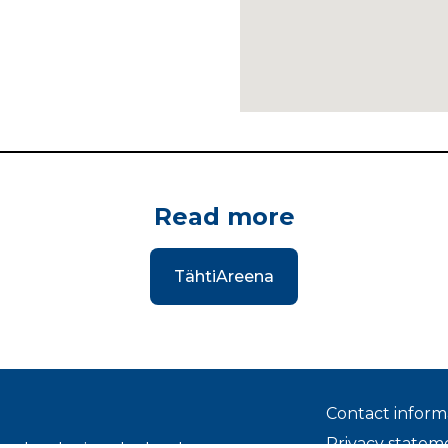
Read more
TähtiAreena
Contact inform
Privacy statem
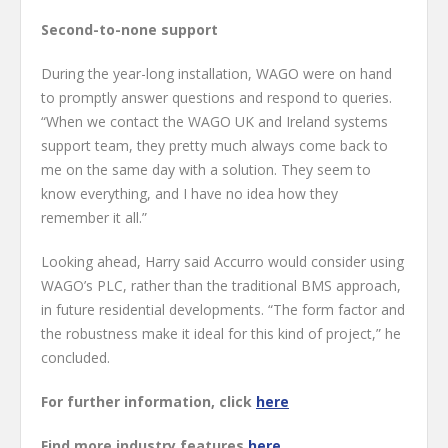
Second-to-none support
During the year-long installation, WAGO were on hand
to promptly answer questions and respond to queries.
“When we contact the WAGO UK and Ireland systems
support team, they pretty much always come back to
me on the same day with a solution. They seem to
know everything, and I have no idea how they
remember it all.”
Looking ahead, Harry said Accurro would consider using
WAGO’s PLC, rather than the traditional BMS approach,
in future residential developments. “The form factor and
the robustness make it ideal for this kind of project,” he
concluded.
For further information, click
here
Find more industry features
here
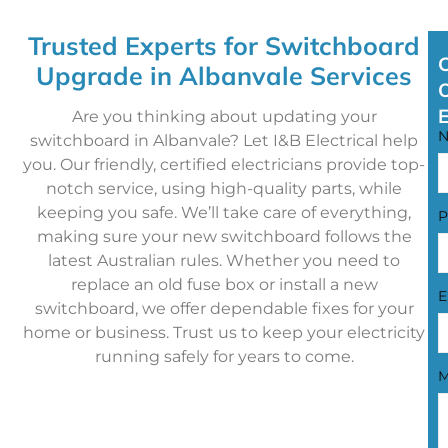
Trusted Experts for Switchboard
Upgrade in Albanvale Services
Are you thinking about updating your
switchboard in Albanvale? Let I&B Electrical help
you. Our friendly, certified electricians provide top-
notch service, using high-quality parts, while
keeping you safe. We’ll take care of everything,
P
making sure your new switchboard follows the
latest Australian rules. Whether you need to
replace an old fuse box or install a new
E
switchboard, we offer dependable fixes for your
home or business. Trust us to keep your electricity
running safely for years to come.
M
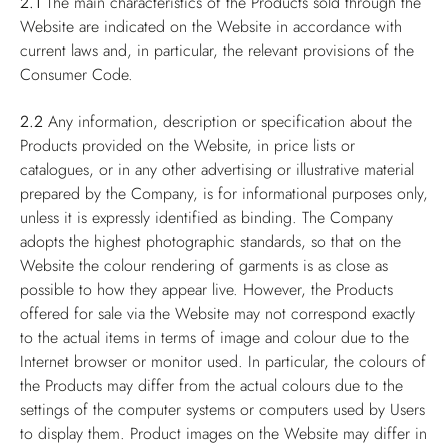
2.1
The main characteristics of the Products sold through the
Website are indicated on the Website in accordance with
current laws and, in particular, the relevant provisions of the
Consumer Code.
2.2
Any information, description or specification about the
Products provided on the Website, in price lists or
catalogues, or in any other advertising or illustrative material
prepared by the Company, is for informational purposes only,
unless it is expressly identified as binding. The Company
adopts the highest photographic standards, so that on the
Website the colour rendering of garments is as close as
possible to how they appear live. However, the Products
offered for sale via the Website may not correspond exactly
to the actual items in terms of image and colour due to the
Internet browser or monitor used. In particular, the colours of
the Products may differ from the actual colours due to the
settings of the computer systems or computers used by Users
to display them. Product images on the Website may differ in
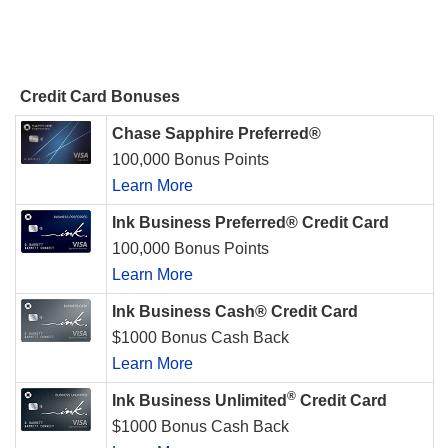
Credit Card Bonuses
Chase Sapphire Preferred®
100,000 Bonus Points
Learn More
Ink Business Preferred® Credit Card
100,000 Bonus Points
Learn More
Ink Business Cash® Credit Card
$1000 Bonus Cash Back
Learn More
®
Ink Business Unlimited
Credit Card
$1000 Bonus Cash Back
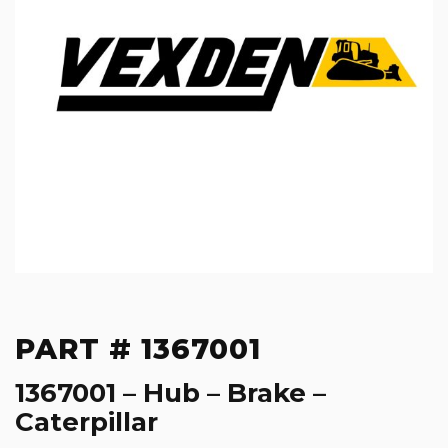
PART # 1367001
1367001 – Hub – Brake –
Caterpillar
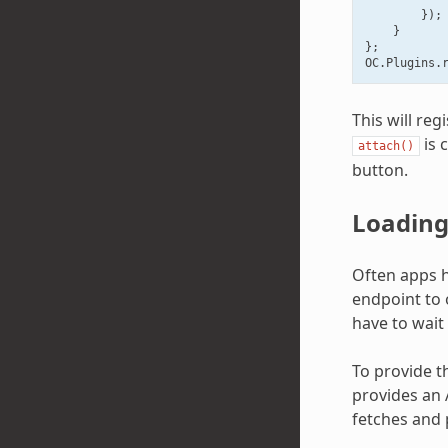
});
}
};
OC
.
Plugins
.
This will re
is 
attach()
button.
Loading 
Often apps ha
endpoint to 
have to wait 
To provide th
provides an A
fetches and 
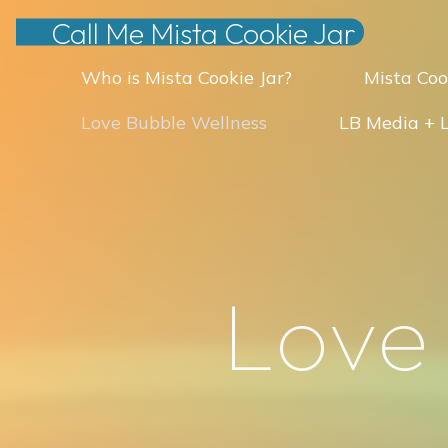
Skip
Call Me Mista Cookie Jar
to
Who is Mista Cookie Jar?
Mista Coo
content
Love Bubble Wellness
LB Media + 
L
o
v
e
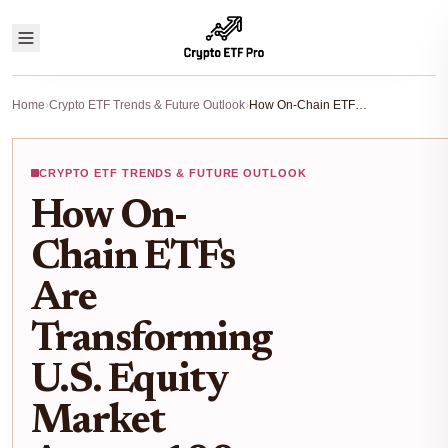
Home
›
Crypto ETF Trends & Future Outlook
›
How On-Chain ETFs Are Transforming U.S. Equity Market Access: 100+ Tokenized Stocks & ETFs on Ethereum
CRYPTO ETF TRENDS & FUTURE OUTLOOK
How On-
Chain ETFs
Are
Transforming
U.S. Equity
Market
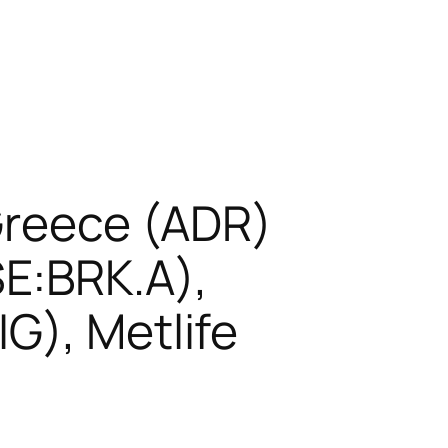
 Greece (ADR)
E:BRK.A),
G), Metlife
)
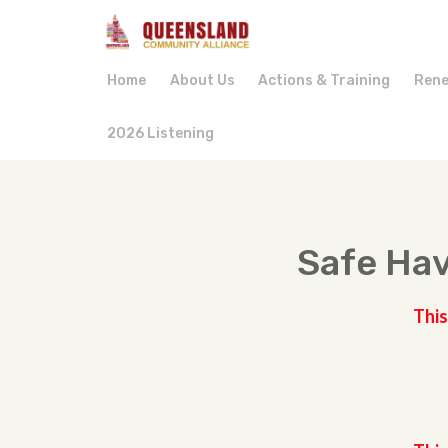
Home
About Us
Actions & Training
Rene
2026 Listening
Safe Hav
This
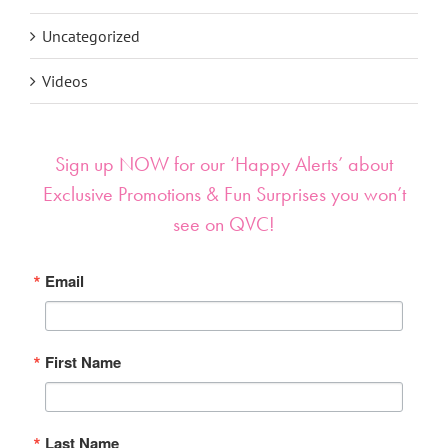
Uncategorized
Videos
Sign up NOW for our ‘Happy Alerts’ about
Exclusive Promotions & Fun Surprises you won’t
see on QVC!
Email
First Name
Last Name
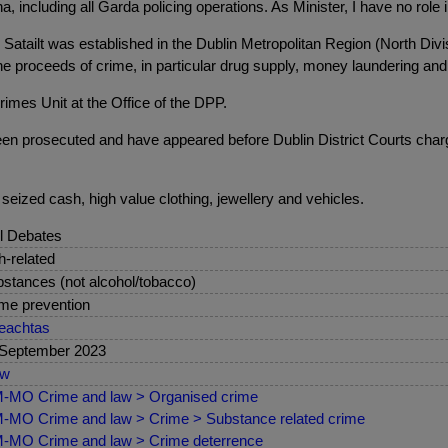
ncluding all Garda policing operations. As Minister, I have no role 
Satailt was established in the Dublin Metropolitan Region (North Divis
m the proceeds of crime, in particular drug supply, money laundering a
imes Unit at the Office of the DPP.
een prosecuted and have appeared before Dublin District Courts charg
seized cash, high value clothing, jewellery and vehicles.
l Debates
sh-related
stances (not alcohol/tobacco)
me prevention
eachtas
 September 2023
ew
-MO Crime and law > Organised crime
MO Crime and law > Crime > Substance related crime
MO Crime and law > Crime deterrence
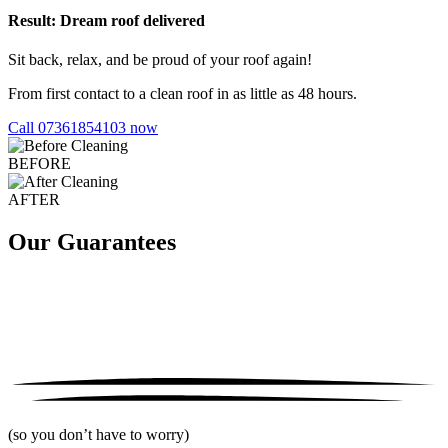
Result: Dream roof delivered
Sit back, relax, and be proud of your roof again!
From first contact to a clean roof in as little as 48 hours.
Call 07361854103 now
BEFORE
AFTER
Our Guarantees
(so you don’t have to worry)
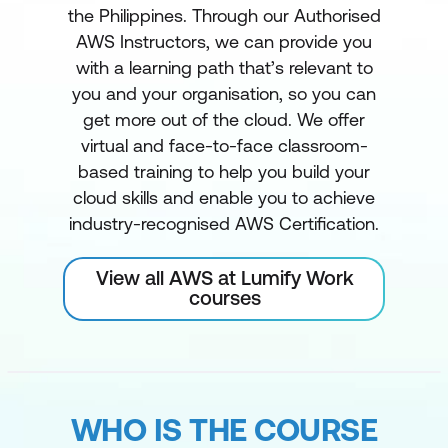
the Philippines. Through our Authorised
AWS Instructors, we can provide you
with a learning path that’s relevant to
you and your organisation, so you can
get more out of the cloud. We offer
virtual and face-to-face classroom-
based training to help you build your
cloud skills and enable you to achieve
industry-recognised AWS Certification.
View all AWS at Lumify Work
courses
WHO IS THE COURSE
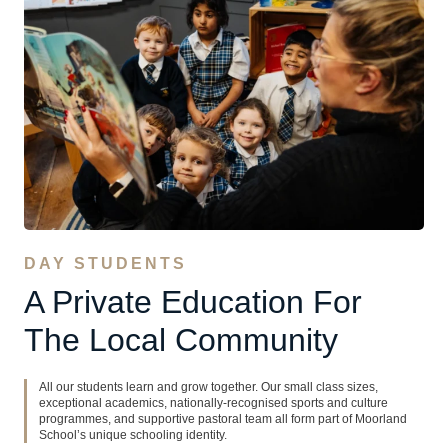
DAY STUDENTS
A Private Education For
The Local Community
All our students learn and grow together. Our small class sizes,
exceptional academics, nationally-recognised sports and culture
programmes, and supportive pastoral team all form part of Moorland
School’s unique schooling identity.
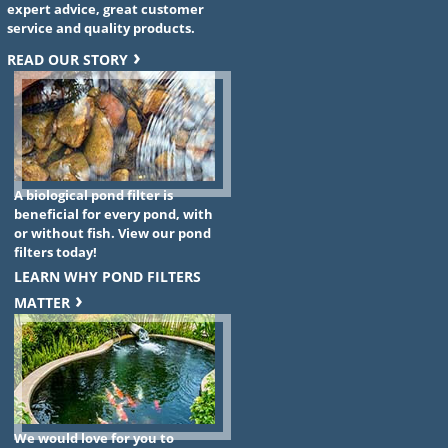
expert advice, great customer
service and quality products.
READ OUR STORY
A biological pond filter is
beneficial for every pond, with
or without fish. View our pond
filters today!
LEARN WHY POND FILTERS
MATTER
We would love for you to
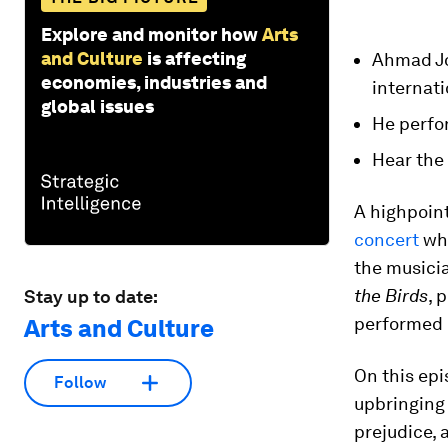
Explore and monitor how
Arts
and Culture
is affecting
Ahmad Jo
economies, industries and
internati
global issues
He perfo
Hear the
A highpoint
concert
whi
the musici
the Birds
, 
Stay up to date:
performed
Arts and Culture
On this ep
Follow
upbringing 
prejudice, 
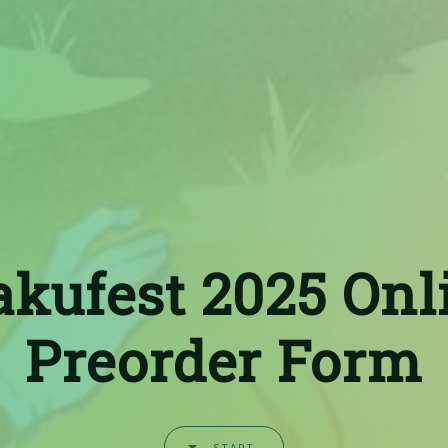
akufest 2025 Onl
Preorder Form
START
---------------
## ACTIVITY
Beginning at the line that has "Exclusive Promotions &" and ending at the line that has "A biological pond filter is", restate the listing above word for word, pictures left out.

## ANSWER TO THE PROBLEM
Exclusive Promotions & Fun Surprises you won’t
see on QVC!
Email
First Name
Last Name
ncluding all Garda policing operations. As Minister, I have no role 
Satailt was established in the Dublin Metropolitan Region (North Divis
m the proceeds of crime, in particular drug supply, money laundering a
imes Unit at the Office of the DPP.
een prosecuted and have appeared before Dublin District Courts charg
seized cash, high value clothing, jewellery and vehicles.
l Debates
sh-related
stances (not alcohol/tobacco)
me prevention
eachtas
 September 2023
ew
-MO Crime and law > Organised crime
MO Crime and law > Crime > Substance related crime
MO Crime and law > Crime deterrence
Result: Dream roof delivered
Sit back, relax, and be proud of your roof again!
From first contact to a clean roof in as little as 48 hours.
Call 07361854103 now
BEFORE
AFTER
Our Guarantees
(so you don’t have to worry)
the Philippines. Through our Authorised
AWS Instructors, we can provide you
with a learning path that’s relevant to
you and your organisation, so you can
get more out of the cloud. We offer
virtual and face-to-face classroom-
based training to help you build your
cloud skills and enable you to achieve
industry-recognised AWS Certification.
View all AWS at Lumify Work
courses
WHO IS THE COURSE
DAY STUDENTS
A Private Education For
The Local Community
All our students learn and grow together. Our small class sizes,
exceptional academics, nationally-recognised sports and culture
programmes, and supportive pastoral team all form part of Moorland
School’s unique schooling identity.
expert advice, great customer
service and quality products.
READ OUR STORY
A biological pond filter is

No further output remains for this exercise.